## Goal of the exercise:
Reply only with how many lines below contain "LIST".

[Dataset excerpts]
□ □ □ □ □ □ □

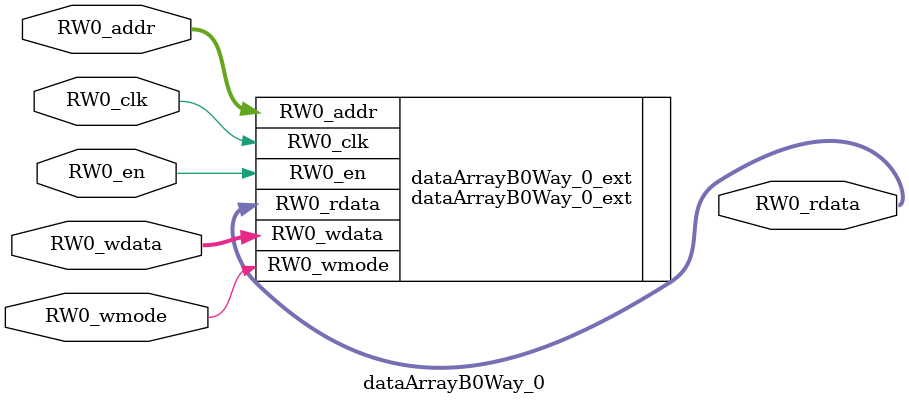
<source format=sv>
`ifndef RANDOMIZE
  `ifdef RANDOMIZE_REG_INIT
    `define RANDOMIZE
  `endif // RANDOMIZE_REG_INIT
`endif // not def RANDOMIZE
`ifndef RANDOMIZE
  `ifdef RANDOMIZE_MEM_INIT
    `define RANDOMIZE
  `endif // RANDOMIZE_MEM_INIT
`endif // not def RANDOMIZE

`ifndef RANDOM
  `define RANDOM $random
`endif // not def RANDOM

// Users can define 'PRINTF_COND' to add an extra gate to prints.
`ifndef PRINTF_COND_
  `ifdef PRINTF_COND
    `define PRINTF_COND_ (`PRINTF_COND)
  `else  // PRINTF_COND
    `define PRINTF_COND_ 1
  `endif // PRINTF_COND
`endif // not def PRINTF_COND_

// Users can define 'ASSERT_VERBOSE_COND' to add an extra gate to assert error printing.
`ifndef ASSERT_VERBOSE_COND_
  `ifdef ASSERT_VERBOSE_COND
    `define ASSERT_VERBOSE_COND_ (`ASSERT_VERBOSE_COND)
  `else  // ASSERT_VERBOSE_COND
    `define ASSERT_VERBOSE_COND_ 1
  `endif // ASSERT_VERBOSE_COND
`endif // not def ASSERT_VERBOSE_COND_

// Users can define 'STOP_COND' to add an extra gate to stop conditions.
`ifndef STOP_COND_
  `ifdef STOP_COND
    `define STOP_COND_ (`STOP_COND)
  `else  // STOP_COND
    `define STOP_COND_ 1
  `endif // STOP_COND
`endif // not def STOP_COND_

// Users can define INIT_RANDOM as general code that gets injected into the
// initializer block for modules with registers.
`ifndef INIT_RANDOM
  `define INIT_RANDOM
`endif // not def INIT_RANDOM

// If using random initialization, you can also define RANDOMIZE_DELAY to
// customize the delay used, otherwise 0.002 is used.
`ifndef RANDOMIZE_DELAY
  `define RANDOMIZE_DELAY 0.002
`endif // not def RANDOMIZE_DELAY

// Define INIT_RANDOM_PROLOG_ for use in our modules below.
`ifndef INIT_RANDOM_PROLOG_
  `ifdef RANDOMIZE
    `ifdef VERILATOR
      `define INIT_RANDOM_PROLOG_ `INIT_RANDOM
    `else  // VERILATOR
      `define INIT_RANDOM_PROLOG_ `INIT_RANDOM #`RANDOMIZE_DELAY begin end
    `endif // VERILATOR
  `else  // RANDOMIZE
    `define INIT_RANDOM_PROLOG_
  `endif // RANDOMIZE
`endif // not def INIT_RANDOM_PROLOG_

module dataArrayB0Way_0(	// @[DescribedSRAM.scala:17:26]
  input  [7:0]  RW0_addr,
  input         RW0_en,
                RW0_clk,
                RW0_wmode,
  input  [63:0] RW0_wdata,
  output [63:0] RW0_rdata
);

  dataArrayB0Way_0_ext dataArrayB0Way_0_ext (	// @[DescribedSRAM.scala:17:26]
    .RW0_addr  (RW0_addr),
    .RW0_en    (RW0_en),
    .RW0_clk   (RW0_clk),
    .RW0_wmode (RW0_wmode),
    .RW0_wdata (RW0_wdata),
    .RW0_rdata (RW0_rdata)
  );
endmodule


</source>
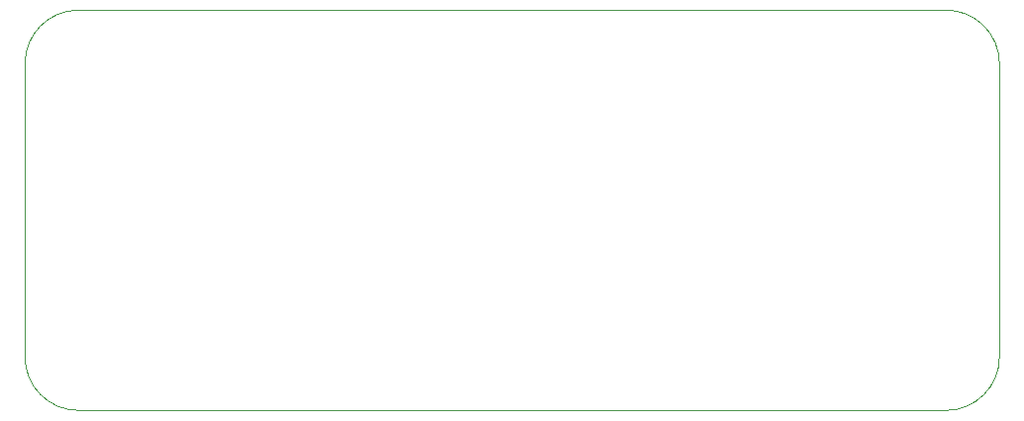
<source format=gm1>
G04 #@! TF.GenerationSoftware,KiCad,Pcbnew,(5.1.10-1-10_14)*
G04 #@! TF.CreationDate,2021-08-04T23:21:23+02:00*
G04 #@! TF.ProjectId,keyboard,6b657962-6f61-4726-942e-6b696361645f,rev?*
G04 #@! TF.SameCoordinates,Original*
G04 #@! TF.FileFunction,Profile,NP*
%FSLAX46Y46*%
G04 Gerber Fmt 4.6, Leading zero omitted, Abs format (unit mm)*
G04 Created by KiCad (PCBNEW (5.1.10-1-10_14)) date 2021-08-04 23:21:23*
%MOMM*%
%LPD*%
G01*
G04 APERTURE LIST*
G04 #@! TA.AperFunction,Profile*
%ADD10C,0.100000*%
G04 #@! TD*
G04 APERTURE END LIST*
D10*
X154432000Y-59944000D02*
G75*
G02*
X159004000Y-64516000I0J-4572000D01*
G01*
X159004000Y-89662000D02*
G75*
G02*
X154432000Y-94234000I-4572000J0D01*
G01*
X80264000Y-94234000D02*
G75*
G02*
X75692000Y-89662000I0J4572000D01*
G01*
X75692000Y-64516000D02*
G75*
G02*
X80264000Y-59944000I4572000J0D01*
G01*
X75692000Y-89662000D02*
X75692000Y-64516000D01*
X80264000Y-59944000D02*
X154432000Y-59944000D01*
X159004000Y-64516000D02*
X159004000Y-89662000D01*
X154432000Y-94234000D02*
X80264000Y-94234000D01*
M02*

</source>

□ □ □ □ □ □ □

## Output below:
2